** RECORD SET follows **

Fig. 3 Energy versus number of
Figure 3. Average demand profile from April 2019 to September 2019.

** End of RECORD SET **
** RECORD SET follows **

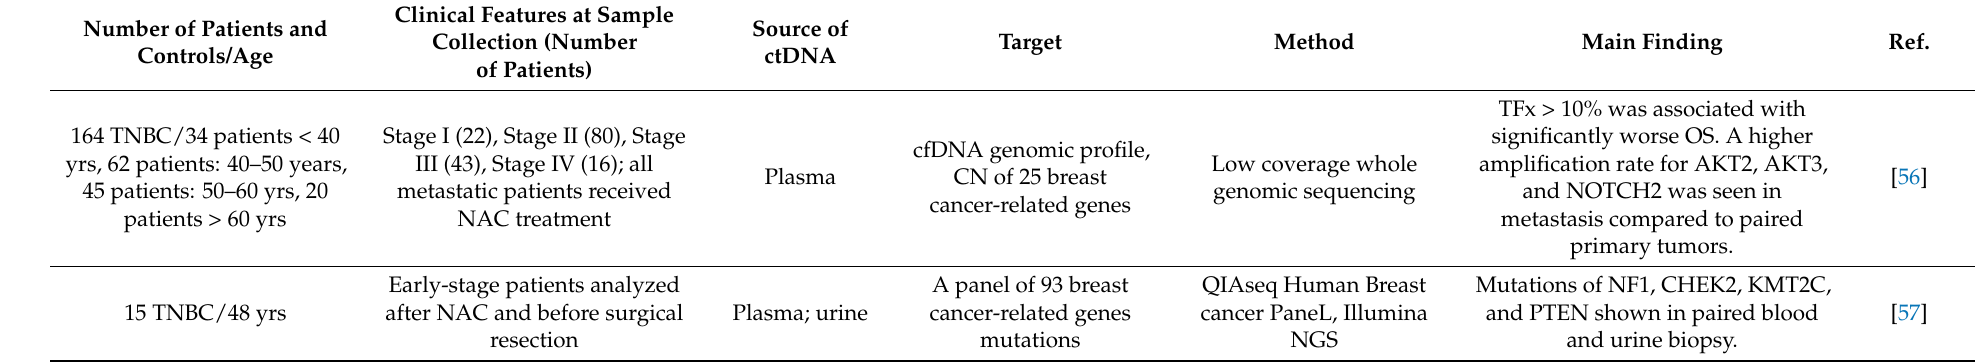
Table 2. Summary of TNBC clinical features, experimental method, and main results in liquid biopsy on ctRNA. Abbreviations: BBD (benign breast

** End of RECORD SET **

(WHAT YOU HAVE TO DO)
The listing above holds a line with "Fig. 3 Energy versus number of" and a line with "Figure 3. Average". Print the stretch from the first through the second, exactly and alone.

(FINISHED EXERCISE)
Fig. 3 Energy versus number of
Figure 3. Average demand profile from April 2019 to September 2019.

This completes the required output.